Indien de Commissie binnen de bovengenoemde termijn van negen maanden een dergelijk voorstel tot wijziging van deze richtlijn bij de Raad indient, stelt de betrokken Lid-Staat de voorgenomen maatregel uit gedurende een nieuwe termijn van achttien maanden te rekenen vanaf de indiening van dat voorstel.

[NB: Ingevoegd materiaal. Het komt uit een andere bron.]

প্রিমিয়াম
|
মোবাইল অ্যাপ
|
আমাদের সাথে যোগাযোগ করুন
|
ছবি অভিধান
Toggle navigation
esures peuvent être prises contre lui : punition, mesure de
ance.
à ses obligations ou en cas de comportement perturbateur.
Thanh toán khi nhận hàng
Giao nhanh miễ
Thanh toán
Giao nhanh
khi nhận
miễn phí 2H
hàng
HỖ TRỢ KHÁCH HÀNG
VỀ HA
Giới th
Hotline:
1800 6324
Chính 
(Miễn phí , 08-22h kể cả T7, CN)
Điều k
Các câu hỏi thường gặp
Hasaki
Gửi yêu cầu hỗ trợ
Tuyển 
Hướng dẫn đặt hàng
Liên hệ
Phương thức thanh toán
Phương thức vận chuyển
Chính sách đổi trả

3. Tien jaar na de datum van kennisgeving van deze richtlijn legt de Commissie aan de Raad een verslag voor over de gevolgen van de toepassing door de rechtbanken van artikel 7, sub e), en van lid 1, sub b), van dit artikel voor de bescherming van de consument en de werking van de gemeenschappelijke markt. In het licht van dat verslag besluit de Raad overeenkomstig artikel 100 van het Verdrag op voorstel van de Commissie of artikel 7, sub e), moet vervallen.

Artikel 16

1. Elke Lid-Staat kan bepalen dat de volledige aansprakelijkheid van de producent voor schade ten gevolge van dood of lichamelijk letsel, veroorzaakt door identieke artikelen die hetzelfde gebrek vertonen, wordt beperkt tot een bedrag van ten minste 70 miljoen Ecu.

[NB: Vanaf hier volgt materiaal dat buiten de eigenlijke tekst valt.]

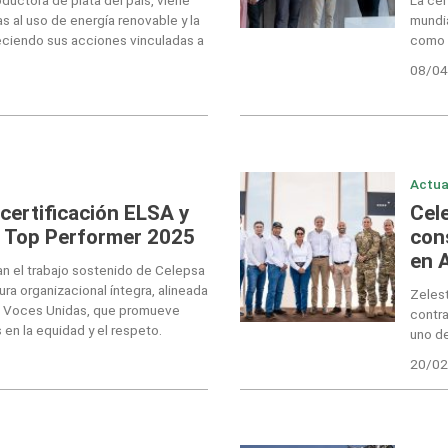
s al uso de energía renovable y la
mundia
eciendo sus acciones vinculadas a
como c
08/04
Actua
certificación ELSA y
Cele
o Top Performer 2025
cons
en 
n el trabajo sostenido de Celepsa
ura organizacional íntegra, alineada
Zelest
o Voces Unidas, que promueve
contr
en la equidad y el respeto.
uno de
20/02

2. Tien jaar na de datum van kennisgeving van deze richtlijn legt de Commissie aan de Raad een verslag voor over de gevolgen voor de bescherming van de consument en de werking van de gemeenschappelijke markt van de toepassing van de financiële beperking van de aansprakelijkheid door de Lid-Staten die van de in lid 1 geboden mogelijkheid gebruik hebben gemaakt. In het licht van dat verslag neemt de Raad op voorstel van de Commissie overeenkomstig artikel 100 van het Verdrag een beslissing over het vervallen van lid 1.

Artikel 17

Deze richtlijn is niet van toepassing op produkten die in het verkeer zijn gebracht vóór de datum waarop de in artikel 19 bedoelde bepalingen in werking treden.

Artikel 18

1. De Ecu in de zin van deze richtlijn is die welke in Verordening (EEG) nr. 3180/78 (1), gewijzigd bij Verordening (EEG) nr. 2626/84 (2), is vastgesteld. De tegenwaarde in de nationale munt is aanvankelijk die welke geldt op de dag van aanneming van deze richtlijn.

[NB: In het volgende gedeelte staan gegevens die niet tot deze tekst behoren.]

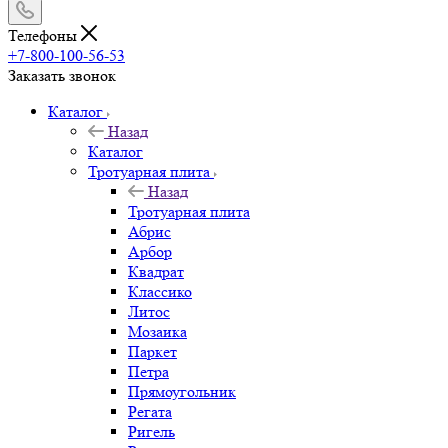
Телефоны
+7-800-100-56-53
Заказать звонок
Каталог
Назад
Каталог
Тротуарная плита
Назад
Тротуарная плита
Абрис
Арбор
Квадрат
Классико
Литос
Мозаика
Паркет
Петра
Прямоугольник
Регата
Ригель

2. De Raad gaat om de vijf jaar op voorstel van de Commissie over tot onderzoek naar, en in voorkomend geval, tot herziening van de in deze richtlijn genoemde bedragen, rekening houdend met de economische en monetaire ontwikkeling in de Gemeenschap.

Artikel 19

1. De Lid-Staten doen de nodige wettelijke en bestuursrechtelijke bepalingen in werking treden om uiterlijk drie jaar te rekenen vanaf de datum van kennisgeving ervan aan deze richtlijn te voldoen (1). Zij stellen de Commissie daarvan onverwijld in kennis.

2. De in artikel 15, lid 2, beschreven procedure wordt van kracht op de datum van kennisgeving van deze richtlijn.

Artikel 20

De Lid-Staten delen de Commissie de tekst van alle belangrijke bepalingen van intern recht mee, die zij op het onder deze richtlijn vallende gebied vaststellen.

Artikel 21

De Commissie doet de Raad om de vijf jaar een verslag toekomen over de toepassing van deze richtlijn en legt hem in voorkomend geval passende voorstellen voor.

Artikel 22

Deze richtlijn is gericht tot de Lid-Staten.

Gedaan te Brussel, 25 juli 1985.

Voor de Raad

De Voorzitter

J. POOS

(1) PB nr. C 241 van 14. 10. 1976, blz. 9, en PB nr. C 271 van 26. 10. 1979, blz. 3.

(2) PB nr. C 127 van 21. 5. 1979, blz. 61.

(3) PB nr. C 114 van 7. 5. 1979, blz. 15.

(1) PB nr. L 379 van 30. 12. 1978, blz. 1.

(2) PB nr. L 247 van 16. 9. 1984, blz. 1.

(1) Van deze richtlijn is aan de Lid-Staten kennis gegeven op 30 juli 1985.